How can teachers develop awareness of a grammatical structure? One way, of course, is simply to tell the students how it works. This is the traditional way. Japanese students have plenty of experience of listening to teachers lecture about grammar! An alternative way, which I think is more promising, is to use consciousness-raising tasks. These are tasks that provide students with "data" about how a particular grammatical structure works and help them to work out the rule for themselves. In this approach, students discover how grammar works on their own. Such tasks make the students much less dependent on the teacher.

Fotos (1984) carried out a study to see how well consciousness-raising grammar tasks worked with Japanese college students. She found that the students' awareness of the grammatical structures she targeted was just as accurate when they worked out the rules for themselves as when they were told them. Moreover, in Fotos' study, the students had to work in groups to discover the rules and talked in English together as they did so. Thus, the consciousness-raising tasks doubled up as communicative tasks!

In an attempt to incorporate these principles into materials for teaching grammar, I have developed the following sequence of tasks:

  • Listening task (i.e. students listen to a text that they process for meaning).
  • "Noticing" task (i.e. students listen to the same text, which is now gapped, and fill in the missing words).
  • Consciousness-raising task (i.e. students are helped to discover how the target grammar structure works by analyzing the "data" provided by the listening text).
  • Checking task (i.e. students complete an activity to check if they have understood how the target structure works).
  • Production task (i.e. students are given the opportunity to try out the target structure in their own sentences).

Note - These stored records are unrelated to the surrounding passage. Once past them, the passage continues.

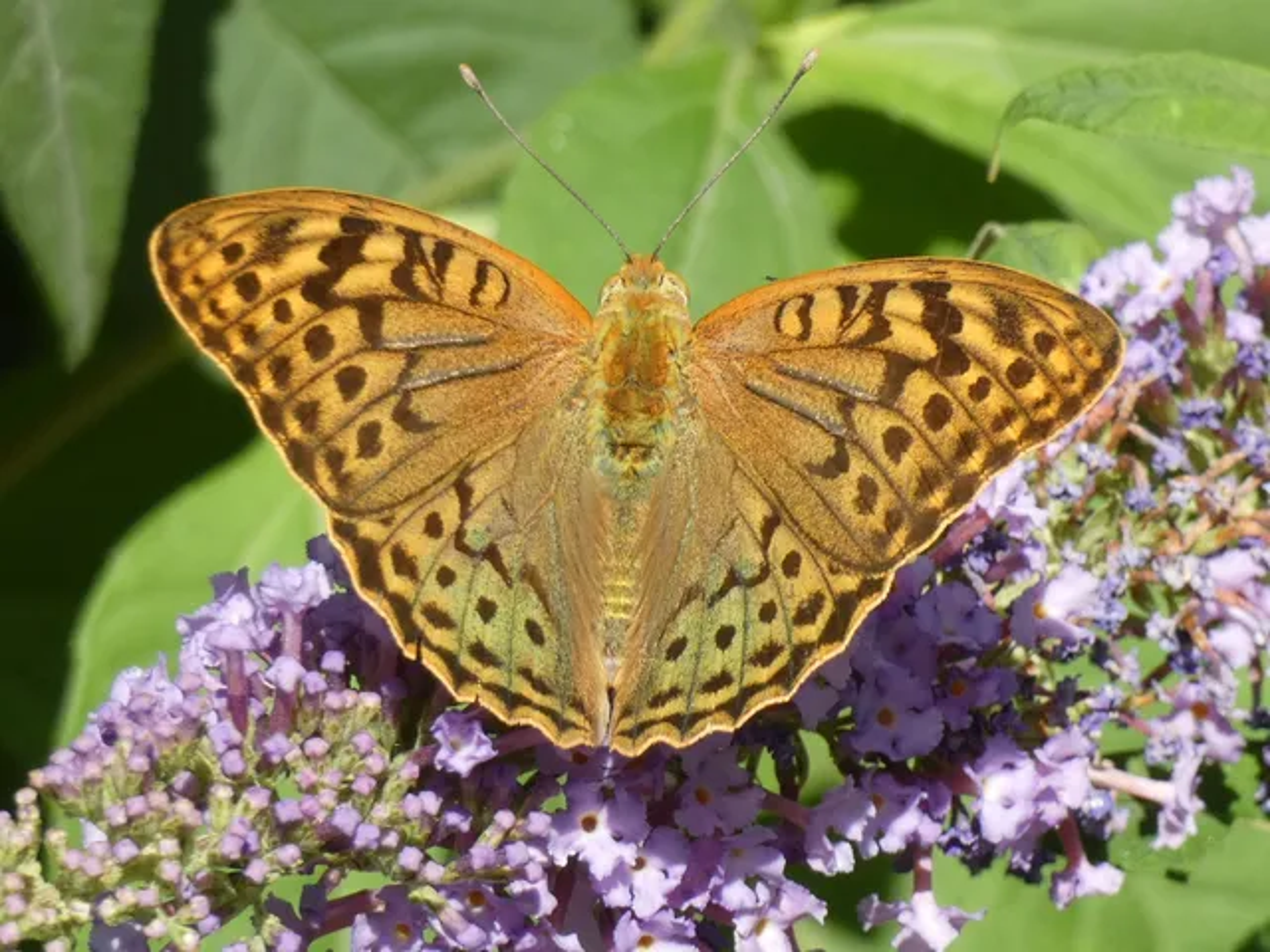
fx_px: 9172
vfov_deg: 5.9
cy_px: 476
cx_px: 635
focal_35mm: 250
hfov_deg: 7.9
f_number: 5.5
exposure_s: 1/250
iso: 80
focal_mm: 44.8
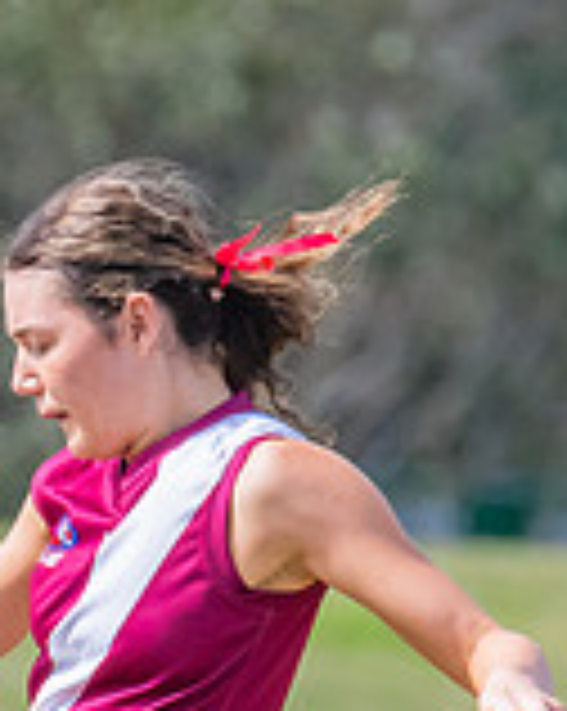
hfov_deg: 0.7
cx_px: -63
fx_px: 48087
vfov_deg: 0.8
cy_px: 627
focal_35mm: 2288
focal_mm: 420
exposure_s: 1/1250
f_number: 9
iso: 800
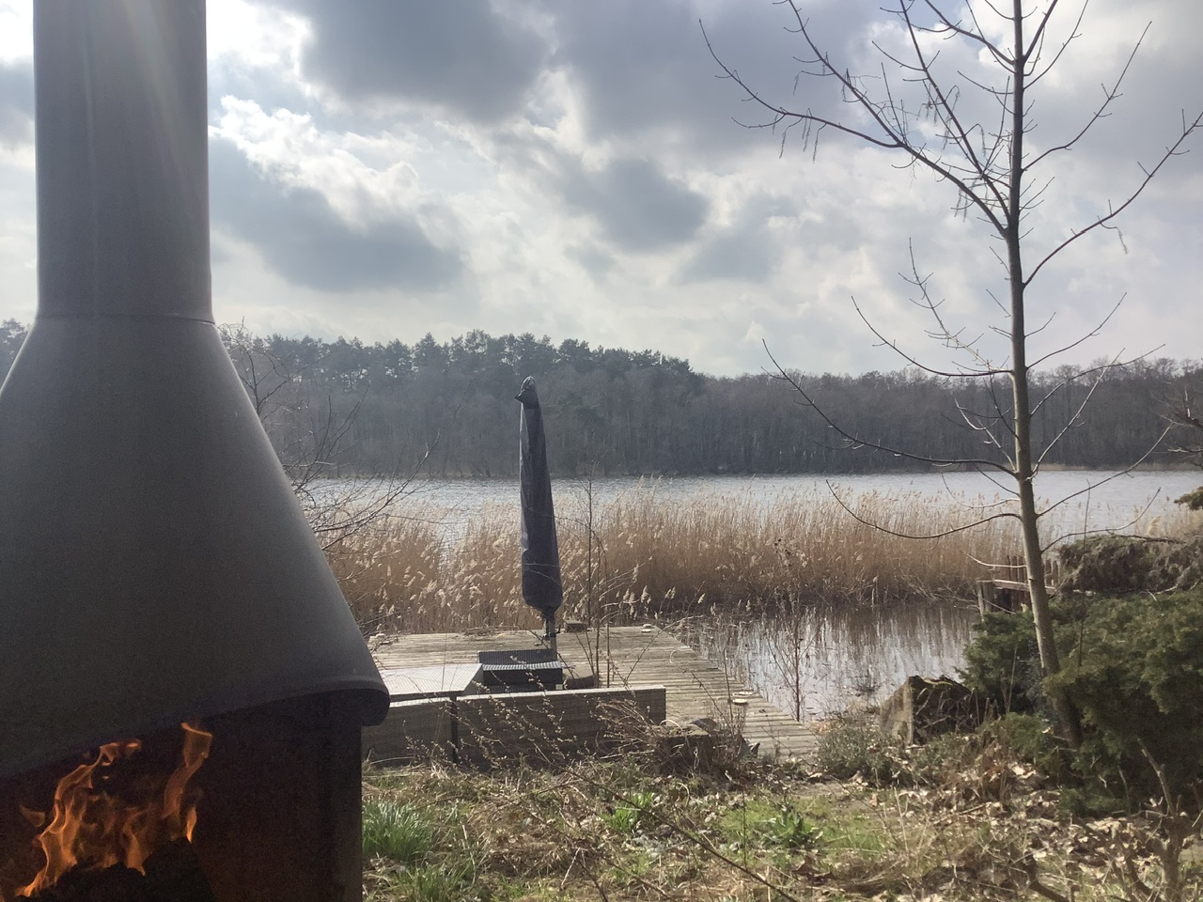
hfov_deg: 58.4
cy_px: 451
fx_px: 1077
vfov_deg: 45.4
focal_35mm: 31
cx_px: 602
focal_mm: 3.3
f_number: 2.4
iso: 25
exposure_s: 1/3401
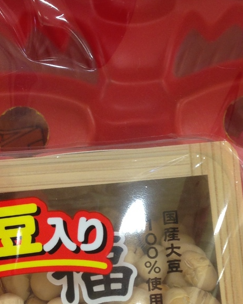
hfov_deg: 20.2
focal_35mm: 76
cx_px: 122
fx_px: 683
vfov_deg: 25.1
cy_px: 158
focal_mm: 4.12
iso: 50
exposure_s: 1/30
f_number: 2.4
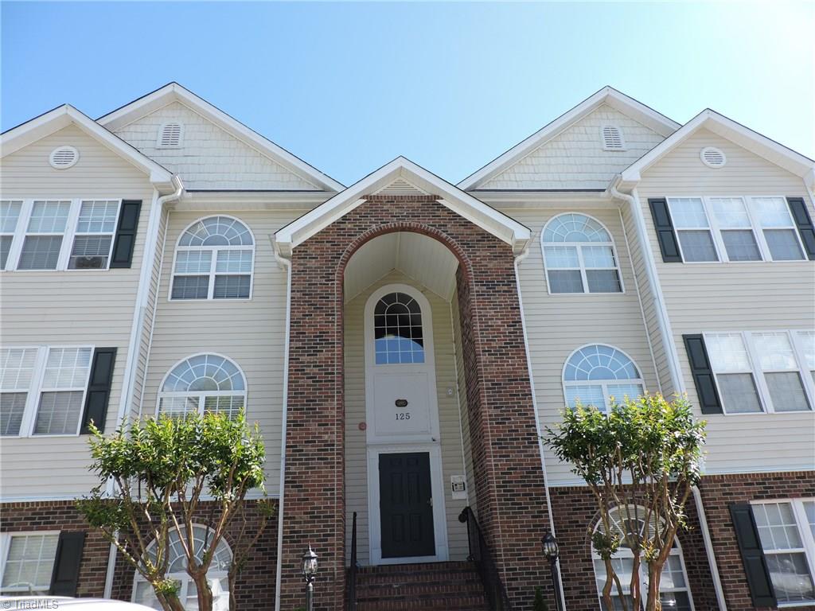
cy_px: 306
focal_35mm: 24
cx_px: 408
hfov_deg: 71.6
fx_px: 565
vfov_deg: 56.8
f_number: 3
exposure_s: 1/500
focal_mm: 4.3
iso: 100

The aim of the production task is to encourage students to experiment with the target structure, not its mastery.

The aim of such materials is not so much to "teach grammar," as this is often not possible, but rather to help students to "become grammatical." This is a lesser goal but it is a worthwhile one. Furthermore, it is a goal that is more compatible with the current emphases on communication and student autonomy.

Ellis, R. 1993. Second language acquisition and the structural syllabus. TESOL Quarterly 27: 91-113.
Ellis, R. 1995. Interpretation tasks for grammar teaching. TESOL Quarterly 29: 87-105
Krashen, S. 1982. Principles and Practice in Second Language Acquisition. Oxford: Pergamon.
Swain, M. 1985. Communicative competence: some roles of comprehensible input and comprehensible output in its development. In S. Gass and C. Madden Eds. Input and Second Language Acquisition, pp. 235-252.
Tanaka, Y. 1996. The comprehension and acquisition of relative clauses by Japanese High School students through formal instruction. Unpublished Ed.D dissertation, Temple University Japan, Tokyo.